> [Work task] Whenever a line in the entries below contains "multi", copy that line.

*** Opening Excerpted records ***

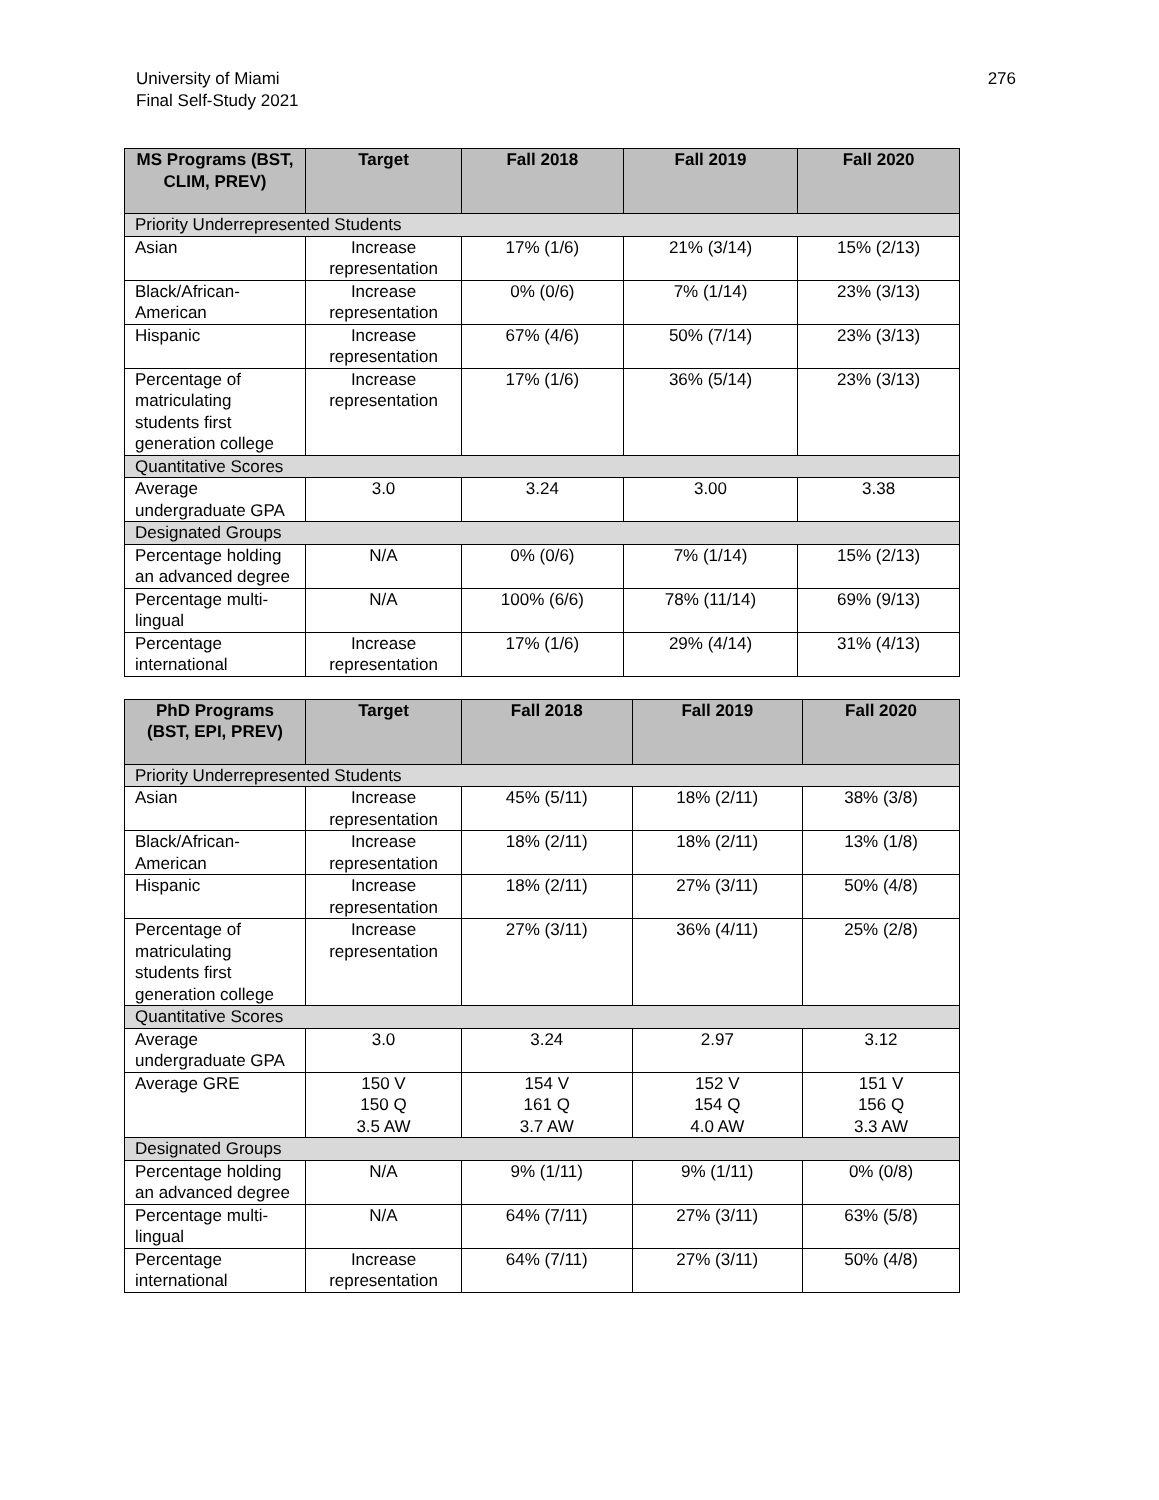University of Miami
Final Self-Study 2021
276
| MS Programs (BST, CLIM, PREV) | Target | Fall 2018 | Fall 2019 | Fall 2020 |
| --- | --- | --- | --- | --- |
| Priority Underrepresented Students | | | | |
| Asian | Increase representation | 17% (1/6) | 21% (3/14) | 15% (2/13) |
| Black/African-American | Increase representation | 0% (0/6) | 7% (1/14) | 23% (3/13) |
| Hispanic | Increase representation | 67% (4/6) | 50% (7/14) | 23% (3/13) |
| Percentage of matriculating students first generation college | Increase representation | 17% (1/6) | 36% (5/14) | 23% (3/13) |
| Quantitative Scores | | | | |
| Average undergraduate GPA | 3.0 | 3.24 | 3.00 | 3.38 |
| Designated Groups | | | | |
| Percentage holding an advanced degree | N/A | 0% (0/6) | 7% (1/14) | 15% (2/13) |
| Percentage multi-lingual | N/A | 100% (6/6) | 78% (11/14) | 69% (9/13) |
| Percentage international | Increase representation | 17% (1/6) | 29% (4/14) | 31% (4/13) |
| PhD Programs (BST, EPI, PREV) | Target | Fall 2018 | Fall 2019 | Fall 2020 |
| --- | --- | --- | --- | --- |
| Priority Underrepresented Students | | | | |
| Asian | Increase representation | 45% (5/11) | 18% (2/11) | 38% (3/8) |
| Black/African-American | Increase representation | 18% (2/11) | 18% (2/11) | 13% (1/8) |
| Hispanic | Increase representation | 18% (2/11) | 27% (3/11) | 50% (4/8) |
| Percentage of matriculating students first generation college | Increase representation | 27% (3/11) | 36% (4/11) | 25% (2/8) |
| Quantitative Scores | | | | |
| Average undergraduate GPA | 3.0 | 3.24 | 2.97 | 3.12 |
| Average GRE | 150 V 150 Q 3.5 AW | 154 V 161 Q 3.7 AW | 152 V 154 Q 4.0 AW | 151 V 156 Q 3.3 AW |
| Designated Groups | | | | |
| Percentage holding an advanced degree | N/A | 9% (1/11) | 9% (1/11) | 0% (0/8) |
| Percentage multi-lingual | N/A | 64% (7/11) | 27% (3/11) | 63% (5/8) |
| Percentage international | Increase representation | 64% (7/11) | 27% (3/11) | 50% (4/8) |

*** Closing Excerpted records ***

> [Solution below]
| Percentage multi-lingual | N/A | 100% (6/6) | 78% (11/14) | 69% (9/13) |
| Percentage multi-lingual | N/A | 64% (7/11) | 27% (3/11) | 63% (5/8) |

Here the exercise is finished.